When Syria native Ronaldo Mouchawar and four friends decided to launch a small auction website in 2005, the effort seemed futile. Only 10 percent of the people in the Middle East and North Africa were online. Internet shopping was almost nonexistent.
But Mouchawar, who was based in Dubai, believed the Internet could transform the region, which is home to more than 300 million people.
“There was a massive need for Arabic content on the Internet,” he recalled. “And we felt there was an important role for us to play.”
Over the next decade, Mouchawar’s small auction website would morph into Souq.com, an e-commerce giant with more than 4 million customers spread across four countries. IFC has supported Souq.com’s growth since 2015—when we and the Middle East and North Africa Fund, managed by IFC Asset Management Company, provided $27 million in financing to enable the website to beef up logistics, improve its payment infrastructure, and diversify its product range. The company, recently bought by Amazon, now has 3,000 employees and has helped support cross-border trade.
Souq.com’s success is a testament to the ability of start-ups to drive society-altering change and create new industries from scratch, said Fadi Ghandour, Executive Chairman of Wamda Capital, a leading venture-capital fund.
“Big companies aren’t innovating anymore,” said Ghandour, whose fund has invested in more than a dozen start-ups. “Innovation happens at the start-up level. [If you support entrepreneurs], they’re going to create wealth and they’re going to create jobs. Suddenly, you will have a 21st century economy.”
Ghandour was one of dozens of business and political leaders who were in Jordan last weekend for the World Economic Forum’s annual conference on the Middle East and North Africa. The event included 100 entrepreneurs from across the region, who were sponsored by IFC and WEF. Much of the focus was on how start-ups are creating jobs and driving innovation in a region hungry for opportunity.

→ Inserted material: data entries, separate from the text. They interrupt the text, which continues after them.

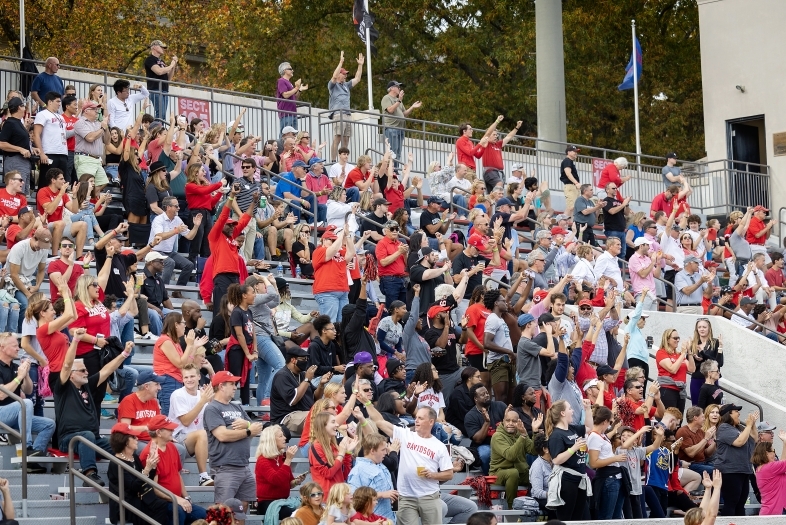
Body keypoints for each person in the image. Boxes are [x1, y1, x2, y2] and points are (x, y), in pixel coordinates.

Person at [55, 321, 130, 486]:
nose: (86, 372)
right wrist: (75, 340)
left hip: (92, 438)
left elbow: (107, 370)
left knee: (121, 445)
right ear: (72, 375)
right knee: (87, 436)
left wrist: (124, 354)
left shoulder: (87, 385)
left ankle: (128, 476)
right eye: (82, 370)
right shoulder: (63, 387)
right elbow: (67, 364)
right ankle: (89, 475)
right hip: (69, 439)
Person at [363, 397, 454, 525]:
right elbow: (379, 421)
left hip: (429, 496)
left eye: (421, 418)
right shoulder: (405, 435)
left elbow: (449, 474)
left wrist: (433, 475)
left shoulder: (439, 446)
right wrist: (366, 403)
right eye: (416, 417)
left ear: (431, 421)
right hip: (406, 497)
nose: (416, 421)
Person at [203, 370, 264, 504]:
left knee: (242, 511)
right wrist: (247, 431)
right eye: (232, 384)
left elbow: (256, 427)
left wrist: (247, 424)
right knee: (223, 512)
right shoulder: (212, 408)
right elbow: (222, 435)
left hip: (244, 466)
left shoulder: (237, 407)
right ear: (221, 386)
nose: (235, 387)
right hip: (225, 467)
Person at [139, 415, 208, 525]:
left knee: (204, 514)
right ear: (159, 432)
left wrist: (186, 497)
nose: (173, 430)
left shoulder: (172, 446)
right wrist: (177, 499)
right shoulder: (149, 454)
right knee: (178, 512)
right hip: (163, 502)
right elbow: (154, 488)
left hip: (176, 499)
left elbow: (177, 474)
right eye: (169, 429)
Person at [0, 333, 56, 464]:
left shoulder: (14, 367)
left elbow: (28, 390)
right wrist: (19, 377)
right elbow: (1, 394)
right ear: (2, 347)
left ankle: (33, 457)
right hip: (2, 412)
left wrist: (25, 375)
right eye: (14, 346)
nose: (18, 349)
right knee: (25, 403)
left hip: (15, 413)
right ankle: (26, 446)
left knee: (49, 424)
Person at [106, 423, 170, 525]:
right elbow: (134, 486)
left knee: (163, 506)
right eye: (133, 437)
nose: (137, 438)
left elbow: (146, 480)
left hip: (138, 498)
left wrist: (152, 466)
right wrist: (147, 469)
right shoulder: (115, 463)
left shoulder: (134, 457)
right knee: (159, 508)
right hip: (125, 505)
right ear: (125, 441)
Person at [544, 398, 594, 522]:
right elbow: (556, 460)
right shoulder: (556, 435)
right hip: (567, 479)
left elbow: (589, 427)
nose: (572, 411)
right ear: (562, 413)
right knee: (566, 518)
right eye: (570, 409)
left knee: (578, 518)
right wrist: (574, 448)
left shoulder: (573, 429)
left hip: (580, 477)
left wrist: (588, 409)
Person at [207, 184, 254, 316]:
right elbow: (223, 216)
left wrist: (254, 202)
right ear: (222, 226)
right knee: (222, 309)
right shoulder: (215, 236)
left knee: (234, 309)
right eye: (229, 225)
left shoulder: (232, 235)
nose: (233, 227)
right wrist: (232, 195)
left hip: (234, 276)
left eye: (233, 225)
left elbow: (244, 220)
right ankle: (217, 335)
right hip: (222, 275)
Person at [168, 363, 214, 487]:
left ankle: (219, 476)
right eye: (186, 377)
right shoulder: (178, 394)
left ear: (199, 377)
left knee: (224, 436)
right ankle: (203, 476)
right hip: (178, 439)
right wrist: (203, 401)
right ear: (182, 379)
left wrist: (212, 404)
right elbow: (186, 421)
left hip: (200, 439)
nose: (189, 380)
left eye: (192, 376)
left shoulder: (202, 394)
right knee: (202, 434)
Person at [490, 409, 543, 509]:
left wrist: (535, 431)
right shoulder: (497, 436)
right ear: (503, 421)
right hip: (499, 473)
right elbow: (511, 455)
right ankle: (511, 508)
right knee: (512, 473)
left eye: (514, 421)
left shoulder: (520, 432)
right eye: (507, 420)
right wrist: (522, 436)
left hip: (520, 473)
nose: (510, 423)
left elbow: (533, 451)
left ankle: (537, 505)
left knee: (536, 473)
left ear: (519, 422)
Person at [714, 404, 758, 516]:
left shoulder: (738, 428)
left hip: (743, 470)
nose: (739, 413)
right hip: (730, 471)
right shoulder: (724, 427)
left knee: (740, 504)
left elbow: (754, 438)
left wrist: (752, 425)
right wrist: (748, 426)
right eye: (736, 411)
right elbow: (739, 442)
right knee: (732, 502)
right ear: (728, 414)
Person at [149, 196, 201, 289]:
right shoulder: (158, 219)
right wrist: (176, 231)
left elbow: (190, 236)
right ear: (168, 207)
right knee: (170, 262)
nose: (179, 208)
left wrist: (196, 226)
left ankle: (177, 291)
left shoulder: (177, 219)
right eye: (176, 206)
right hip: (155, 251)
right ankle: (163, 290)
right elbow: (159, 236)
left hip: (168, 252)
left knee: (189, 265)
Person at [270, 347, 325, 434]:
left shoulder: (302, 375)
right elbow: (293, 400)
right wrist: (307, 380)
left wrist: (321, 385)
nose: (306, 361)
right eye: (303, 359)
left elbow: (315, 398)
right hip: (287, 417)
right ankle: (310, 447)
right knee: (319, 419)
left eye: (307, 359)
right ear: (293, 360)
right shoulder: (282, 376)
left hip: (305, 413)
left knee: (329, 415)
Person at [586, 405, 628, 520]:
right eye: (610, 422)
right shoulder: (594, 437)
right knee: (607, 517)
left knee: (615, 517)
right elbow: (593, 463)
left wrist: (615, 428)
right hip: (608, 478)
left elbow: (604, 440)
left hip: (615, 477)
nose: (610, 424)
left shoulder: (601, 435)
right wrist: (615, 458)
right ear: (604, 421)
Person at [255, 425, 304, 519]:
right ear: (272, 440)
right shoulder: (262, 460)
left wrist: (296, 481)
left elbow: (289, 483)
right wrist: (288, 460)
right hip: (267, 502)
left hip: (283, 501)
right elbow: (276, 480)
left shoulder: (281, 458)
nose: (285, 438)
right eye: (281, 436)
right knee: (293, 514)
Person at [347, 433, 398, 523]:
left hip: (388, 518)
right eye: (383, 450)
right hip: (372, 521)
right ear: (372, 451)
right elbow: (353, 497)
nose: (386, 453)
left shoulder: (381, 464)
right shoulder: (358, 470)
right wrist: (381, 494)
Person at [308, 411, 358, 495]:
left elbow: (345, 474)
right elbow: (328, 473)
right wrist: (342, 453)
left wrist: (347, 453)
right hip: (326, 498)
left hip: (340, 495)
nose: (337, 425)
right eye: (333, 422)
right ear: (323, 425)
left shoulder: (334, 446)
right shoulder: (316, 447)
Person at [328, 51, 365, 162]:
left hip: (348, 114)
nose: (345, 75)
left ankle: (344, 160)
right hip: (338, 114)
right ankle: (333, 160)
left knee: (346, 139)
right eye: (343, 74)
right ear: (339, 74)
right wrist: (340, 62)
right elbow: (334, 77)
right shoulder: (332, 85)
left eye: (346, 74)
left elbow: (357, 78)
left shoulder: (346, 85)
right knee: (337, 137)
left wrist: (360, 65)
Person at [313, 226, 355, 322]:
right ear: (323, 240)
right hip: (327, 291)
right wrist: (341, 235)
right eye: (331, 240)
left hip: (342, 290)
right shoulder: (319, 251)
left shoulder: (340, 251)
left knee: (342, 323)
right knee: (329, 324)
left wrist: (347, 235)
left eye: (334, 240)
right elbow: (332, 250)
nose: (333, 242)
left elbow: (351, 253)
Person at [464, 384, 506, 475]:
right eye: (482, 395)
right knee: (485, 453)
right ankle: (490, 477)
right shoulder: (470, 416)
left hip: (504, 442)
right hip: (484, 445)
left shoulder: (500, 406)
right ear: (475, 398)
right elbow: (478, 440)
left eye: (487, 393)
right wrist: (486, 422)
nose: (487, 395)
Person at [656, 328, 695, 414]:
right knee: (669, 418)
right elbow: (672, 369)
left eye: (678, 338)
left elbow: (692, 369)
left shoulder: (679, 355)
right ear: (667, 339)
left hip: (680, 391)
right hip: (668, 389)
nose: (677, 340)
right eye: (675, 338)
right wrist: (683, 353)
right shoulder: (661, 352)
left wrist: (689, 351)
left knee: (678, 420)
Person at [380, 81, 422, 162]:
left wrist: (412, 107)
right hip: (391, 128)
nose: (399, 88)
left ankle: (396, 170)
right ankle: (392, 170)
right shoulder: (386, 98)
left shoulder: (398, 100)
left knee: (398, 152)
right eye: (397, 87)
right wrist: (399, 100)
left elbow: (404, 114)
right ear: (391, 88)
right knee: (393, 151)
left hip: (400, 129)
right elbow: (390, 110)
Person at [0, 98, 34, 193]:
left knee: (23, 195)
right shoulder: (9, 123)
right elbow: (1, 143)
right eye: (23, 105)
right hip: (15, 161)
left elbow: (18, 141)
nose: (25, 108)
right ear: (19, 107)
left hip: (24, 162)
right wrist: (20, 149)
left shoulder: (18, 123)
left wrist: (32, 148)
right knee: (17, 193)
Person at [676, 406, 718, 478]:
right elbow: (691, 453)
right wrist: (706, 439)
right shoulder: (683, 431)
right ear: (695, 418)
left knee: (724, 469)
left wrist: (715, 440)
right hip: (690, 464)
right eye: (702, 417)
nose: (704, 419)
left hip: (703, 463)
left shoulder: (700, 432)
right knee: (715, 471)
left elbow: (707, 453)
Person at [752, 430, 786, 515]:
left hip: (770, 511)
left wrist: (785, 443)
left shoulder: (762, 468)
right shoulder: (770, 468)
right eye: (773, 451)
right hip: (775, 512)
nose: (774, 454)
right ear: (767, 453)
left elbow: (782, 463)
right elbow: (784, 462)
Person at [690, 318, 722, 405]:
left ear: (709, 329)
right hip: (696, 378)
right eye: (699, 327)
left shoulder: (716, 342)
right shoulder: (693, 344)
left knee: (713, 406)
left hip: (712, 379)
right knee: (696, 407)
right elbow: (689, 365)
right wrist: (693, 357)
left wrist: (703, 355)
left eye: (704, 327)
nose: (702, 329)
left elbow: (719, 363)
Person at [145, 40, 177, 117]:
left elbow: (168, 78)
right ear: (154, 47)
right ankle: (157, 128)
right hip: (155, 89)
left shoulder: (161, 61)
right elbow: (159, 71)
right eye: (161, 46)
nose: (163, 48)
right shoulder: (150, 59)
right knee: (160, 113)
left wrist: (173, 65)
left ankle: (160, 128)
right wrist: (171, 65)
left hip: (164, 90)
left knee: (163, 115)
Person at [445, 367, 482, 435]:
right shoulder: (458, 393)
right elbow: (463, 415)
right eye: (478, 377)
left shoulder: (477, 389)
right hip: (459, 422)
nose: (480, 379)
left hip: (472, 419)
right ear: (469, 378)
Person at [277, 62, 307, 133]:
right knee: (285, 134)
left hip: (293, 113)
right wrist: (296, 88)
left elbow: (294, 97)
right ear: (284, 70)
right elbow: (285, 95)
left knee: (294, 135)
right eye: (290, 69)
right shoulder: (281, 81)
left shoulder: (289, 83)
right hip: (286, 113)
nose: (292, 70)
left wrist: (299, 90)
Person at [561, 146, 581, 216]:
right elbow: (568, 173)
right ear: (568, 152)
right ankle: (563, 222)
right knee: (571, 207)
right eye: (574, 151)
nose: (576, 153)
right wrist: (576, 183)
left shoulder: (569, 162)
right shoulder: (567, 161)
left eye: (576, 152)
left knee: (572, 207)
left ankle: (568, 223)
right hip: (570, 186)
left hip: (572, 186)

“We need to tell the world that things are happening in the Arab World,” Ghandour said. “It’s not only about politics. It’s not only about security. It’s not only about Daesh [Islamic State]. It’s is about young people going out, building [businesses] and creating hope for the future.”
AN ECOSYSTEM FOR SUCCESS
Despite the importance of start-ups for the future of the region, most still struggle to get seed money, find mentors, and navigate government bureaucracy. But the tide is slowly shifting, thanks in part to government reforms, greater awareness, and the support of institutional investors such as IFC.
Since 2011, IFC has invested more than $50 million in tech start-ups, incubators, and venture-capital funds across the region. These investments are part of a larger effort to help private companies create jobs, drive innovation, and forge new markets.
“We need to create an ecosystem for entrepreneurs to give them the best chance to succeed. This means giving them access to finance, reliable electricity, and broadband so they will have high-speed Internet connections,” said IFC’s Chief Executive Officer Philippe Le Houérou. “If we create this ecosystem, start-ups in the Middle East and North Africa will thrive and build the economy of tomorrow.”
IFC’s clients in the region include Fawry, an Egyptian tech firm that developed a cutting-edge electronic payment system. Today, more than 20 million people use the service, freeing them from using cash and greasing the wheels of Egypt’s economy. IFC has also invested in incubators such as Wamda Capital, Flat6Labs, and Algebra Ventures. They have not only funded start-ups but, just as crucially, provided them with mentorship and advice.
KNOCKING DOWN THE WALLS
Our investments in start-up companies often have a ripple effect. In the case of Souq.com, we helped the company double its customer base and expand its supplier network to 15,000 merchants. Souq.com also went on to invest in three tech start-ups itself.
Mouchawar said those companies all had one thing in common: the desire to drive social change, something that he believes is at the core of the best start-ups.
“Local entrepreneurs tend to solve local problems,” he said. “You’re growing up in an environment where you face challenges. You see how something can be done differently, how something can be done better.”
Since Mouchawar founded Souq.com 12 years ago, the number of well-established start-ups in the Middle East and North Africa has grown rapidly. That has left him bullish about the future of entrepreneurship in the region. “The walls are being knocked down,” he said. “We still have work to do, but we’re getting there.”